* **TASK DETAILS**: The reply must consist of one number: how many lines of the data include the word "root".

[DATA SUPPLIED — start]

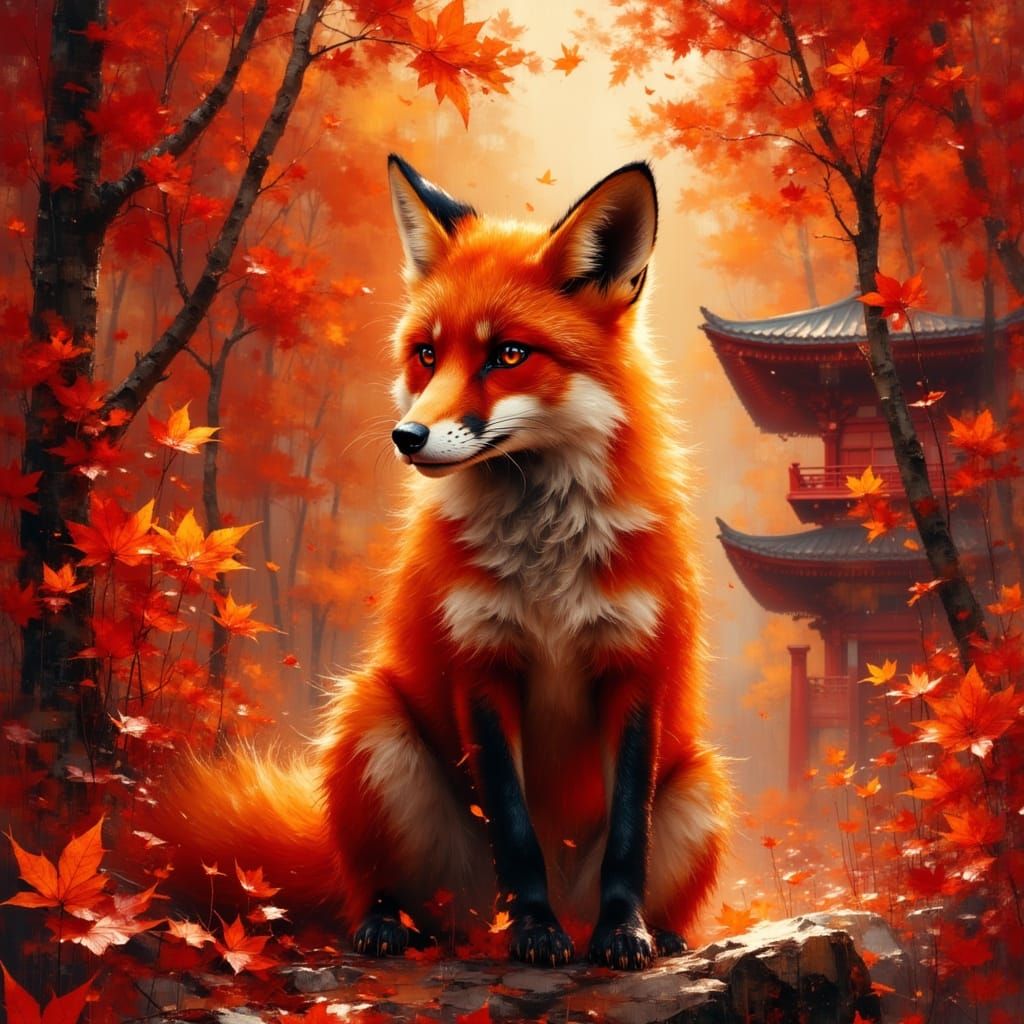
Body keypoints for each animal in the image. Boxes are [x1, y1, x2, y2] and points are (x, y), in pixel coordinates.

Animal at [153, 156, 730, 971]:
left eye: (508, 354)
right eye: (427, 353)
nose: (407, 435)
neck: (544, 567)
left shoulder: (635, 667)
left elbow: (627, 839)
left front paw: (625, 934)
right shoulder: (479, 664)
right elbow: (515, 833)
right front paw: (535, 932)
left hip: (701, 781)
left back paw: (659, 930)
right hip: (373, 723)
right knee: (384, 894)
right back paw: (398, 926)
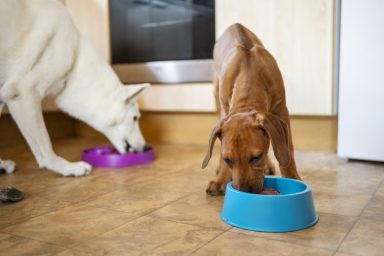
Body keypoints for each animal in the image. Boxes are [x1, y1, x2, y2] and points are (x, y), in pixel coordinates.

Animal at [0, 0, 149, 176]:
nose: (145, 148)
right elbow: (45, 147)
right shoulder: (25, 94)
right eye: (135, 118)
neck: (75, 63)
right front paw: (68, 168)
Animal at [202, 24, 302, 196]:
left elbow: (287, 148)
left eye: (256, 157)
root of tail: (234, 24)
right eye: (228, 159)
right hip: (216, 94)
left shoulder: (282, 110)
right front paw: (221, 179)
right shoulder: (225, 112)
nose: (244, 191)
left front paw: (292, 177)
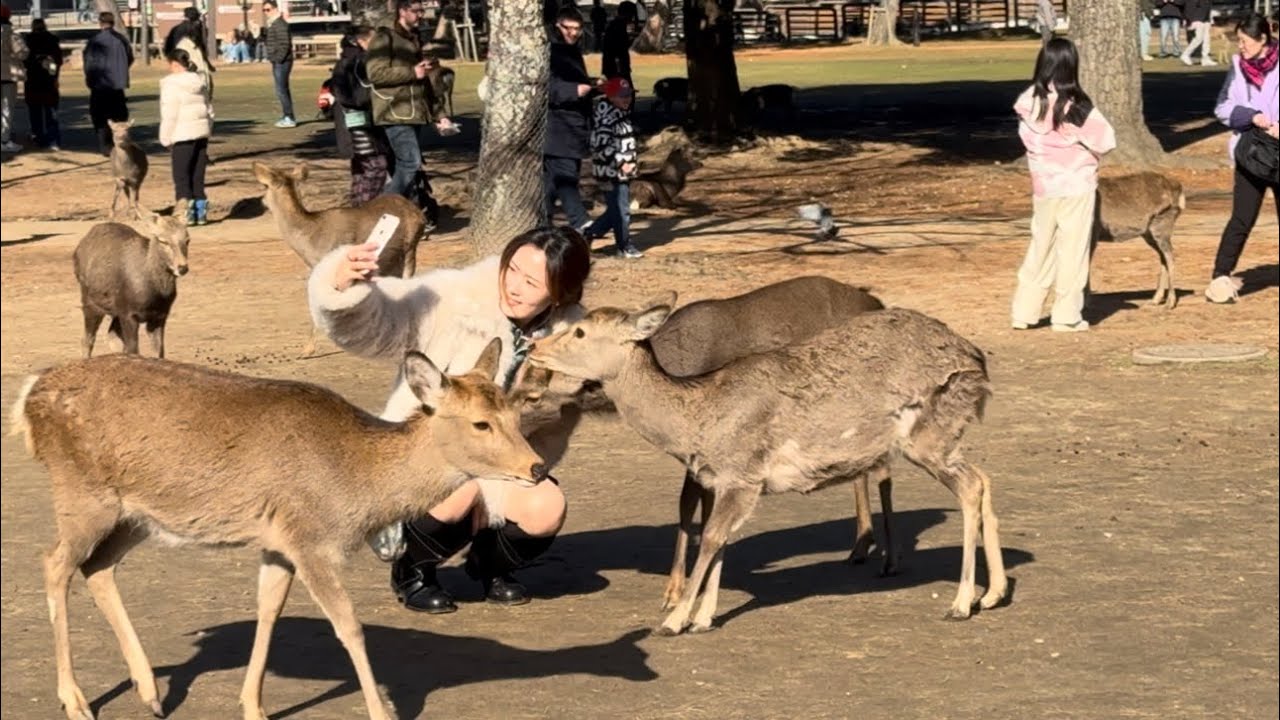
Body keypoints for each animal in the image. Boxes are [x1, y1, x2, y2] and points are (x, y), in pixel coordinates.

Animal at [9, 339, 546, 720]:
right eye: (480, 424)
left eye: (515, 411)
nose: (537, 468)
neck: (356, 483)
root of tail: (28, 397)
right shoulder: (312, 538)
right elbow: (349, 627)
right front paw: (383, 712)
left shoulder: (279, 543)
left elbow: (268, 611)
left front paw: (253, 706)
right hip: (83, 494)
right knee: (54, 563)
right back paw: (76, 700)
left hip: (134, 515)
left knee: (97, 567)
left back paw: (151, 694)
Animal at [73, 213, 191, 359]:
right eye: (163, 241)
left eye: (187, 240)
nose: (182, 267)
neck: (155, 295)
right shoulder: (128, 313)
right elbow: (134, 350)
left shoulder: (160, 315)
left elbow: (159, 352)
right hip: (90, 304)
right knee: (88, 339)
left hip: (115, 312)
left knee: (111, 334)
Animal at [253, 162, 428, 354]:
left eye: (265, 185)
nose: (260, 202)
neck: (310, 243)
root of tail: (421, 215)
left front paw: (307, 350)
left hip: (410, 248)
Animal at [527, 301, 1006, 635]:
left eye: (580, 330)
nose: (533, 346)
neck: (695, 421)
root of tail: (978, 362)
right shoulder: (724, 480)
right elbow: (721, 538)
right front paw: (703, 618)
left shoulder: (742, 472)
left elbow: (712, 537)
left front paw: (674, 619)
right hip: (945, 438)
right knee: (984, 477)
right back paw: (993, 594)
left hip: (930, 433)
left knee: (969, 486)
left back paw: (961, 603)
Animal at [1090, 171, 1185, 310]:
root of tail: (1180, 191)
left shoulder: (1093, 233)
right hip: (1148, 233)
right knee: (1163, 257)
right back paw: (1155, 299)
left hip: (1162, 221)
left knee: (1170, 256)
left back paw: (1170, 302)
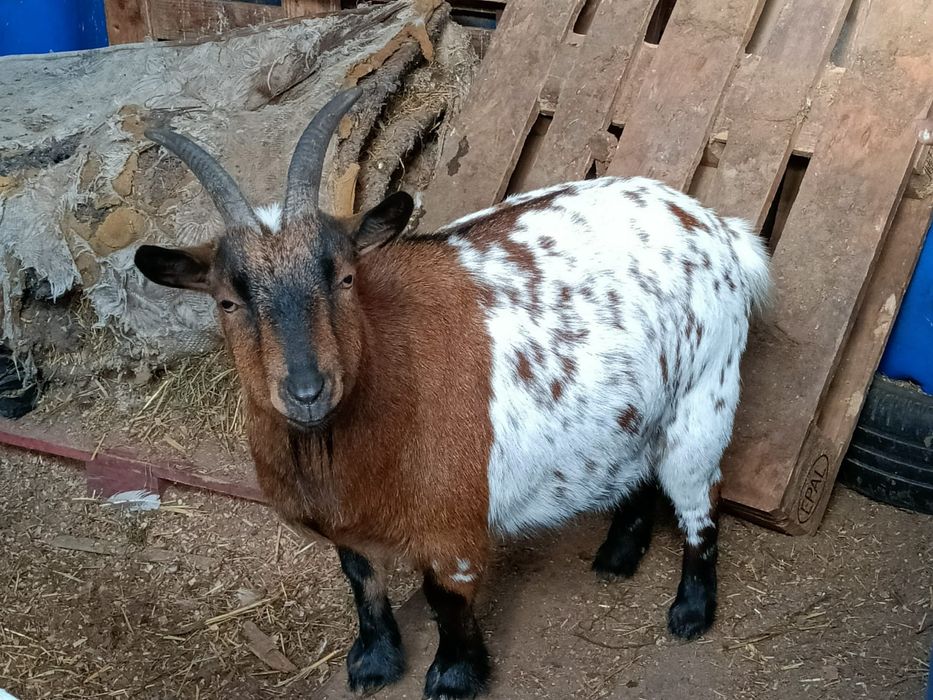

[DATA SUPPLIED — finish]

* **TASK ANSWER**: 5